• **Work instructions**
Copy word for word the part of the lines that opens with the line containing "penDRIVE Support" and closes with the line containing "Art Supply Affiliate Program", including both of those lines. Leave the pictures out of your answer.

• • •

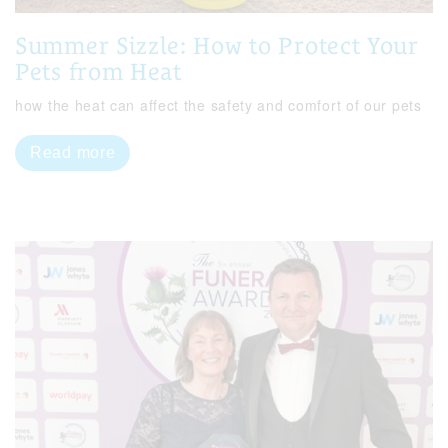
Summer Sizzle: How to Protect Your
Pets from Heat
how the heat can affect the safety and comfort of our pets
Read more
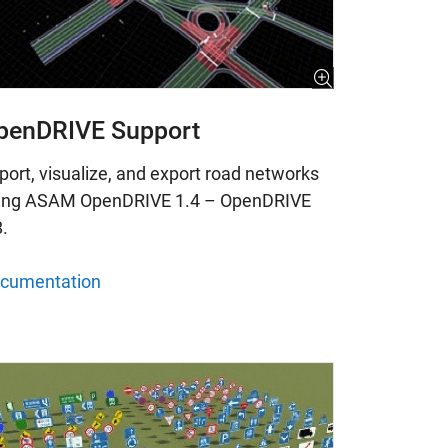
penDRIVE Support
port, visualize, and export road networks
ing ASAM OpenDRIVE 1.4 – OpenDRIVE
8.
cumentation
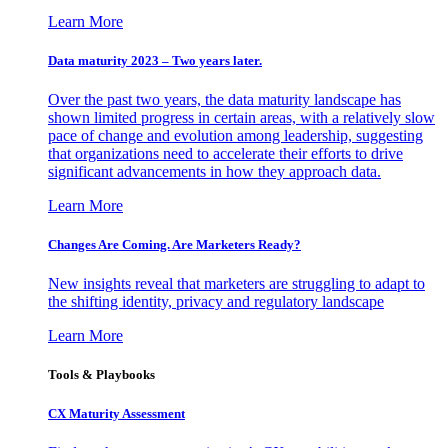
Learn More
Data maturity 2023 – Two years later.
Over the past two years, the data maturity landscape has
shown limited progress in certain areas, with a relatively slow
pace of change and evolution among leadership, suggesting
that organizations need to accelerate their efforts to drive
significant advancements in how they approach data.
Learn More
Changes Are Coming. Are Marketers Ready?
New insights reveal that marketers are struggling to adapt to
the shifting identity, privacy and regulatory landscape
Learn More
Tools & Playbooks
CX Maturity Assessment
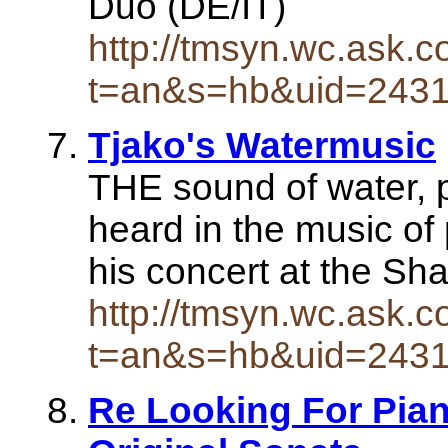
Duo (DE/IT)
http://tmsyn.wc.ask.c
t=an&s=hb&uid=243
Tjako's Watermusic
THE sound of water, p
heard in the music of
his concert at the Sh
http://tmsyn.wc.ask.c
t=an&s=hb&uid=243
Re Looking For Pian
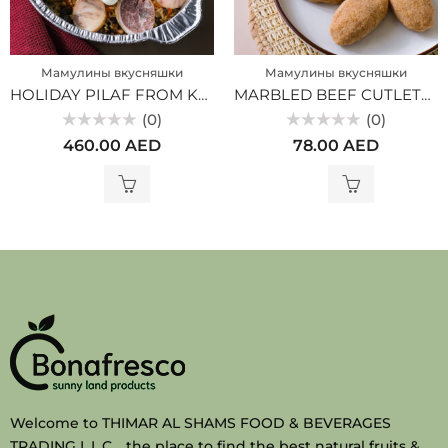
Мамулины вкусняшки
Мамулины вкусняшки
HOLIDAY PILAF FROM KAZY (MV)
MARBLED BEEF CUTLETS (MV)
(0)
(0)
Rated
Rated
460.00
AED
78.00
AED
0
0
out
out
of
of
5
5
Welcome to THIMAR AL SHAMS FOOD & BEVERAGES
TRADING L.L.C. , the place to find the best natural fruits &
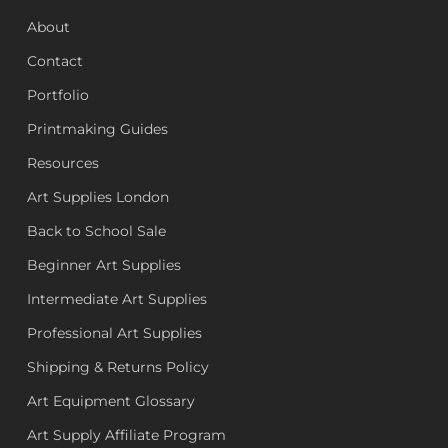
About
Contact
Portfolio
Printmaking Guides
Resources
Art Supplies London
Back to School Sale
Beginner Art Supplies
Intermediate Art Supplies
Professional Art Supplies
Shipping & Returns Policy
Art Equipment Glossary
Art Supply Affiliate Program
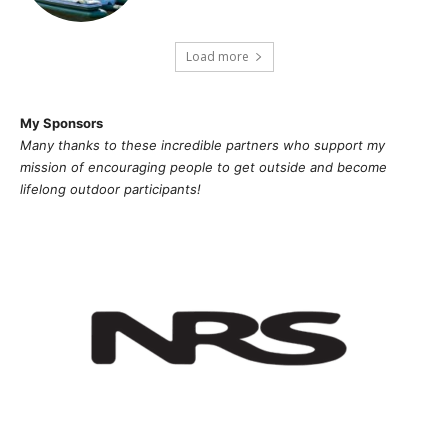
Load more
My Sponsors
Many thanks to these incredible partners who support my
mission of
encouragi
ng people to get outside and become
lifelong outdoor participants!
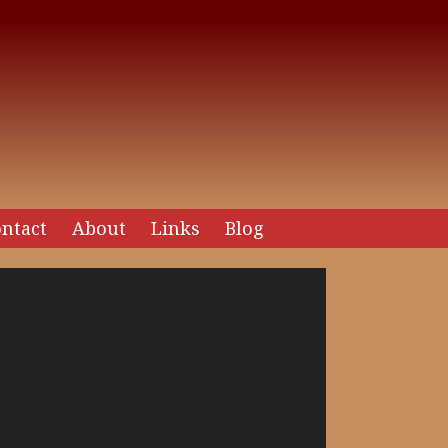
ntact
About
Links
Blog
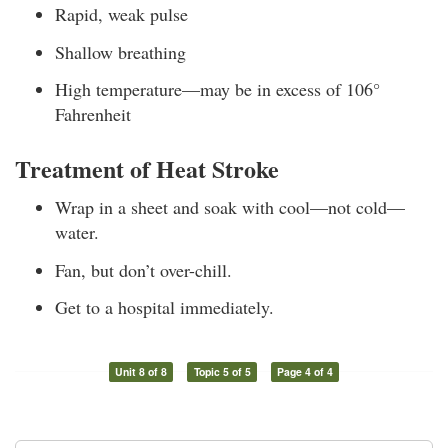
Rapid, weak pulse
Shallow breathing
High temperature—may be in excess of 106°
Fahrenheit
Treatment of Heat Stroke
Wrap in a sheet and soak with cool—not cold—
water.
Fan, but don’t over-chill.
Get to a hospital immediately.
Unit 8 of 8
Topic 5 of 5
Page 4 of 4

• • •

• **Solution for this task**
penDRIVE Support
port, visualize, and export road networks
ing ASAM OpenDRIVE 1.4 – OpenDRIVE
8.
cumentation
Learn More
Data maturity 2023 – Two years later.
Over the past two years, the data maturity landscape has
shown limited progress in certain areas, with a relatively slow
pace of change and evolution among leadership, suggesting
that organizations need to accelerate their efforts to drive
significant advancements in how they approach data.
Learn More
Changes Are Coming. Are Marketers Ready?
New insights reveal that marketers are struggling to adapt to
the shifting identity, privacy and regulatory landscape
Learn More
Tools & Playbooks
CX Maturity Assessment
Duo (DE/IT)
http://tmsyn.wc.ask.c
t=an&s=hb&uid=243
Tjako's Watermusic
THE sound of water, p
heard in the music of
his concert at the Sh
http://tmsyn.wc.ask.c
t=an&s=hb&uid=243
Re Looking For Pian
Мамулины вкусняшки
Мамулины вкусняшки
HOLIDAY PILAF FROM KAZY (MV)
MARBLED BEEF CUTLETS (MV)
(0)
(0)
Rated
Rated
460.00
AED
78.00
AED
0
0
out
out
of
of
5
5
Welcome to THIMAR AL SHAMS FOOD & BEVERAGES
TRADING L.L.C. , the place to find the best natural fruits &
About
Contact
Portfolio
Printmaking Guides
Resources
Art Supplies London
Back to School Sale
Beginner Art Supplies
Intermediate Art Supplies
Professional Art Supplies
Shipping & Returns Policy
Art Equipment Glossary
Art Supply Affiliate Program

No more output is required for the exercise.